[DATA RECORDS]

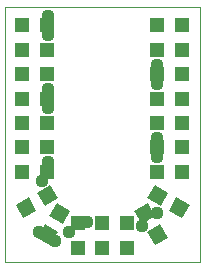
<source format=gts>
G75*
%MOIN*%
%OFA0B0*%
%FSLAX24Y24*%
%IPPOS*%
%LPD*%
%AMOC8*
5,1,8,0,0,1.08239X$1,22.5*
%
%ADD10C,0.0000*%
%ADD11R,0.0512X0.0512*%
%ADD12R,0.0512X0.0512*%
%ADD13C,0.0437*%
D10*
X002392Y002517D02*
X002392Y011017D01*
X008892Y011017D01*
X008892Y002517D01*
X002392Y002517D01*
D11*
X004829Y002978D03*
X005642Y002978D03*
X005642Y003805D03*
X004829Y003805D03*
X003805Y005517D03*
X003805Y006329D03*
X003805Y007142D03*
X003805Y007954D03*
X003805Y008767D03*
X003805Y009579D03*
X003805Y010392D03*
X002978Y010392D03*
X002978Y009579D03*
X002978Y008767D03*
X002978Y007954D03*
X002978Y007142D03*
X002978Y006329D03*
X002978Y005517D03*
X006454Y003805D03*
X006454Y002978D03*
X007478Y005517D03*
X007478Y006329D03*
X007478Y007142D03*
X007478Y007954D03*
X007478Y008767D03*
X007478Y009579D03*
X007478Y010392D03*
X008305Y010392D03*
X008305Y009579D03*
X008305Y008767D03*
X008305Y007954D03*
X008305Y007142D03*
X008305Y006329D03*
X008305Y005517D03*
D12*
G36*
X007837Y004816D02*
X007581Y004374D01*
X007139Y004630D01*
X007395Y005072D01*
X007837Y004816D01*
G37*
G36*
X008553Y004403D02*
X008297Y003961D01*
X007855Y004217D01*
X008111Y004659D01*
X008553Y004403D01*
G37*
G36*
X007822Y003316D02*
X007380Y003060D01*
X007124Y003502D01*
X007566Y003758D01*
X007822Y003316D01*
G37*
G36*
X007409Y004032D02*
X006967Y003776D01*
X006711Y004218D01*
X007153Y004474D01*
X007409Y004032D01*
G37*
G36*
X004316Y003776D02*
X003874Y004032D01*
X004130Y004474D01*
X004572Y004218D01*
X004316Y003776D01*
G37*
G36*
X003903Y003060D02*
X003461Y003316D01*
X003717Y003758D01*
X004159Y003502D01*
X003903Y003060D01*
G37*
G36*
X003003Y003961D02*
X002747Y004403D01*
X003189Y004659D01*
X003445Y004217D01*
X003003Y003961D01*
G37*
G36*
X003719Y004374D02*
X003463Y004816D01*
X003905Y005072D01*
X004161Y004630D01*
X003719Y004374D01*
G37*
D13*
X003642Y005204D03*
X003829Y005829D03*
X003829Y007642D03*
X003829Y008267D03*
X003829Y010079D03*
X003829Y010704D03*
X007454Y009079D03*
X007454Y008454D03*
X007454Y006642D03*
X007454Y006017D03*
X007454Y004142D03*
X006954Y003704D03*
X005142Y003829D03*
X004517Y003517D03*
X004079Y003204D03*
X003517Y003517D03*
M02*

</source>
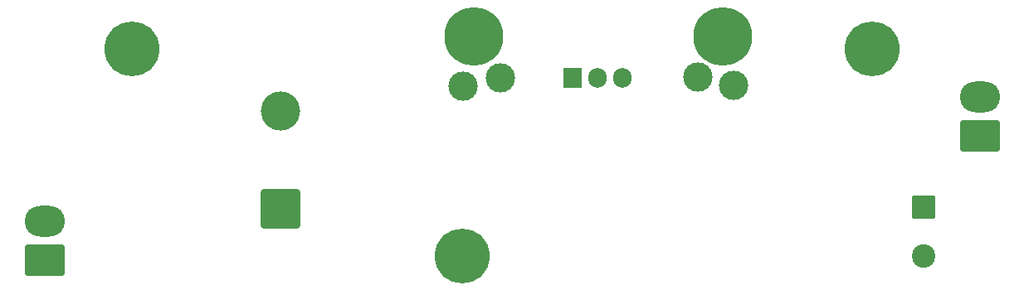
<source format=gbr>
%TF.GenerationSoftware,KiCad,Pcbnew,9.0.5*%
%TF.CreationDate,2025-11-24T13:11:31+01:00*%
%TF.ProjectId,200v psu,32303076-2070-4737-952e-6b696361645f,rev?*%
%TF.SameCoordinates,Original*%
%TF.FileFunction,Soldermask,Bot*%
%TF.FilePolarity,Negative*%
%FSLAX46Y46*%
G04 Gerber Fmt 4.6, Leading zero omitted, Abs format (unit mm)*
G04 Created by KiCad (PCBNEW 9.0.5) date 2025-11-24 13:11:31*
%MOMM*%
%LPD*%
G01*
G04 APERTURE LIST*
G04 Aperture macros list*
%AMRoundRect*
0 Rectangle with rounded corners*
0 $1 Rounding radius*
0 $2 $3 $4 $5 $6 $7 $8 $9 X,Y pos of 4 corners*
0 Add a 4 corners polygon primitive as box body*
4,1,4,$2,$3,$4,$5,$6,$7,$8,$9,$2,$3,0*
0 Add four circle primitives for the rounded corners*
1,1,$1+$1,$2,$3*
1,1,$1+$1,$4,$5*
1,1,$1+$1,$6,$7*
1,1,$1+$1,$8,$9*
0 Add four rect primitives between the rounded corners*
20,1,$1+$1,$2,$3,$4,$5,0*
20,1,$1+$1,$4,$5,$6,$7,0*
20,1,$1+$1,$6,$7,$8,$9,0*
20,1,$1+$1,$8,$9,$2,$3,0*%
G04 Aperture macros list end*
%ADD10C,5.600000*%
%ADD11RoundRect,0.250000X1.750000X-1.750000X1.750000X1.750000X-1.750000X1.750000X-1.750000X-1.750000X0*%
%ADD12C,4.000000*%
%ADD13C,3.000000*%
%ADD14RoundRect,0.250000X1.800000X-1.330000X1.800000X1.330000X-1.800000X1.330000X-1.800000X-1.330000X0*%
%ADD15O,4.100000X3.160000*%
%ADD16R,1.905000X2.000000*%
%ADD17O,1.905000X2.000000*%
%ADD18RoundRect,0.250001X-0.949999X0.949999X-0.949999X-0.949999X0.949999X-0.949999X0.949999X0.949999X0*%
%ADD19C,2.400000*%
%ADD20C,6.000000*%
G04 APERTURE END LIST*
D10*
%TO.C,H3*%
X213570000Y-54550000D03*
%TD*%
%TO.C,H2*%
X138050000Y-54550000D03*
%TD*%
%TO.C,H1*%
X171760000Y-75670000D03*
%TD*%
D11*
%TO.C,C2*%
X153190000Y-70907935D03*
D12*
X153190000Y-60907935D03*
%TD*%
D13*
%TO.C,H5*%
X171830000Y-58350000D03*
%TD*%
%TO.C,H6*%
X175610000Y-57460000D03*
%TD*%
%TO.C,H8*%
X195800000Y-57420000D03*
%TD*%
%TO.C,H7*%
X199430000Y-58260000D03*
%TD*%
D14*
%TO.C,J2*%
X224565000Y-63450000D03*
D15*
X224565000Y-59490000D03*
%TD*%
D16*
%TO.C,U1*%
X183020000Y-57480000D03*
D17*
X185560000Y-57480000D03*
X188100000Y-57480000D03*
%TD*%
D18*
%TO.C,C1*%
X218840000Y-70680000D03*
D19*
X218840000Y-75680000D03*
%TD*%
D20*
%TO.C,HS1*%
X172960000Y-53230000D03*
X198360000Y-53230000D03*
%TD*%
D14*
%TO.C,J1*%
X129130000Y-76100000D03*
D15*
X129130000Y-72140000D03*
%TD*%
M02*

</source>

[/DATA RECORDS]

The finished copy should match the data above word for word and contain no pictures.

EXPECTED OUTPUT =
<source format=gts>
G75*
%MOIN*%
%OFA0B0*%
%FSLAX24Y24*%
%IPPOS*%
%LPD*%
%AMOC8*
5,1,8,0,0,1.08239X$1,22.5*
%
%ADD10C,0.0000*%
%ADD11R,0.0512X0.0512*%
%ADD12R,0.0512X0.0512*%
%ADD13C,0.0437*%
D10*
X002392Y002517D02*
X002392Y011017D01*
X008892Y011017D01*
X008892Y002517D01*
X002392Y002517D01*
D11*
X004829Y002978D03*
X005642Y002978D03*
X005642Y003805D03*
X004829Y003805D03*
X003805Y005517D03*
X003805Y006329D03*
X003805Y007142D03*
X003805Y007954D03*
X003805Y008767D03*
X003805Y009579D03*
X003805Y010392D03*
X002978Y010392D03*
X002978Y009579D03*
X002978Y008767D03*
X002978Y007954D03*
X002978Y007142D03*
X002978Y006329D03*
X002978Y005517D03*
X006454Y003805D03*
X006454Y002978D03*
X007478Y005517D03*
X007478Y006329D03*
X007478Y007142D03*
X007478Y007954D03*
X007478Y008767D03*
X007478Y009579D03*
X007478Y010392D03*
X008305Y010392D03*
X008305Y009579D03*
X008305Y008767D03*
X008305Y007954D03*
X008305Y007142D03*
X008305Y006329D03*
X008305Y005517D03*
D12*
G36*
X007837Y004816D02*
X007581Y004374D01*
X007139Y004630D01*
X007395Y005072D01*
X007837Y004816D01*
G37*
G36*
X008553Y004403D02*
X008297Y003961D01*
X007855Y004217D01*
X008111Y004659D01*
X008553Y004403D01*
G37*
G36*
X007822Y003316D02*
X007380Y003060D01*
X007124Y003502D01*
X007566Y003758D01*
X007822Y003316D01*
G37*
G36*
X007409Y004032D02*
X006967Y003776D01*
X006711Y004218D01*
X007153Y004474D01*
X007409Y004032D01*
G37*
G36*
X004316Y003776D02*
X003874Y004032D01*
X004130Y004474D01*
X004572Y004218D01*
X004316Y003776D01*
G37*
G36*
X003903Y003060D02*
X003461Y003316D01*
X003717Y003758D01*
X004159Y003502D01*
X003903Y003060D01*
G37*
G36*
X003003Y003961D02*
X002747Y004403D01*
X003189Y004659D01*
X003445Y004217D01*
X003003Y003961D01*
G37*
G36*
X003719Y004374D02*
X003463Y004816D01*
X003905Y005072D01*
X004161Y004630D01*
X003719Y004374D01*
G37*
D13*
X003642Y005204D03*
X003829Y005829D03*
X003829Y007642D03*
X003829Y008267D03*
X003829Y010079D03*
X003829Y010704D03*
X007454Y009079D03*
X007454Y008454D03*
X007454Y006642D03*
X007454Y006017D03*
X007454Y004142D03*
X006954Y003704D03*
X005142Y003829D03*
X004517Y003517D03*
X004079Y003204D03*
X003517Y003517D03*
M02*

</source>
<source format=gbr>
%TF.GenerationSoftware,KiCad,Pcbnew,9.0.5*%
%TF.CreationDate,2025-11-24T13:11:31+01:00*%
%TF.ProjectId,200v psu,32303076-2070-4737-952e-6b696361645f,rev?*%
%TF.SameCoordinates,Original*%
%TF.FileFunction,Soldermask,Bot*%
%TF.FilePolarity,Negative*%
%FSLAX46Y46*%
G04 Gerber Fmt 4.6, Leading zero omitted, Abs format (unit mm)*
G04 Created by KiCad (PCBNEW 9.0.5) date 2025-11-24 13:11:31*
%MOMM*%
%LPD*%
G01*
G04 APERTURE LIST*
G04 Aperture macros list*
%AMRoundRect*
0 Rectangle with rounded corners*
0 $1 Rounding radius*
0 $2 $3 $4 $5 $6 $7 $8 $9 X,Y pos of 4 corners*
0 Add a 4 corners polygon primitive as box body*
4,1,4,$2,$3,$4,$5,$6,$7,$8,$9,$2,$3,0*
0 Add four circle primitives for the rounded corners*
1,1,$1+$1,$2,$3*
1,1,$1+$1,$4,$5*
1,1,$1+$1,$6,$7*
1,1,$1+$1,$8,$9*
0 Add four rect primitives between the rounded corners*
20,1,$1+$1,$2,$3,$4,$5,0*
20,1,$1+$1,$4,$5,$6,$7,0*
20,1,$1+$1,$6,$7,$8,$9,0*
20,1,$1+$1,$8,$9,$2,$3,0*%
G04 Aperture macros list end*
%ADD10C,5.600000*%
%ADD11RoundRect,0.250000X1.750000X-1.750000X1.750000X1.750000X-1.750000X1.750000X-1.750000X-1.750000X0*%
%ADD12C,4.000000*%
%ADD13C,3.000000*%
%ADD14RoundRect,0.250000X1.800000X-1.330000X1.800000X1.330000X-1.800000X1.330000X-1.800000X-1.330000X0*%
%ADD15O,4.100000X3.160000*%
%ADD16R,1.905000X2.000000*%
%ADD17O,1.905000X2.000000*%
%ADD18RoundRect,0.250001X-0.949999X0.949999X-0.949999X-0.949999X0.949999X-0.949999X0.949999X0.949999X0*%
%ADD19C,2.400000*%
%ADD20C,6.000000*%
G04 APERTURE END LIST*
D10*
%TO.C,H3*%
X213570000Y-54550000D03*
%TD*%
%TO.C,H2*%
X138050000Y-54550000D03*
%TD*%
%TO.C,H1*%
X171760000Y-75670000D03*
%TD*%
D11*
%TO.C,C2*%
X153190000Y-70907935D03*
D12*
X153190000Y-60907935D03*
%TD*%
D13*
%TO.C,H5*%
X171830000Y-58350000D03*
%TD*%
%TO.C,H6*%
X175610000Y-57460000D03*
%TD*%
%TO.C,H8*%
X195800000Y-57420000D03*
%TD*%
%TO.C,H7*%
X199430000Y-58260000D03*
%TD*%
D14*
%TO.C,J2*%
X224565000Y-63450000D03*
D15*
X224565000Y-59490000D03*
%TD*%
D16*
%TO.C,U1*%
X183020000Y-57480000D03*
D17*
X185560000Y-57480000D03*
X188100000Y-57480000D03*
%TD*%
D18*
%TO.C,C1*%
X218840000Y-70680000D03*
D19*
X218840000Y-75680000D03*
%TD*%
D20*
%TO.C,HS1*%
X172960000Y-53230000D03*
X198360000Y-53230000D03*
%TD*%
D14*
%TO.C,J1*%
X129130000Y-76100000D03*
D15*
X129130000Y-72140000D03*
%TD*%
M02*

</source>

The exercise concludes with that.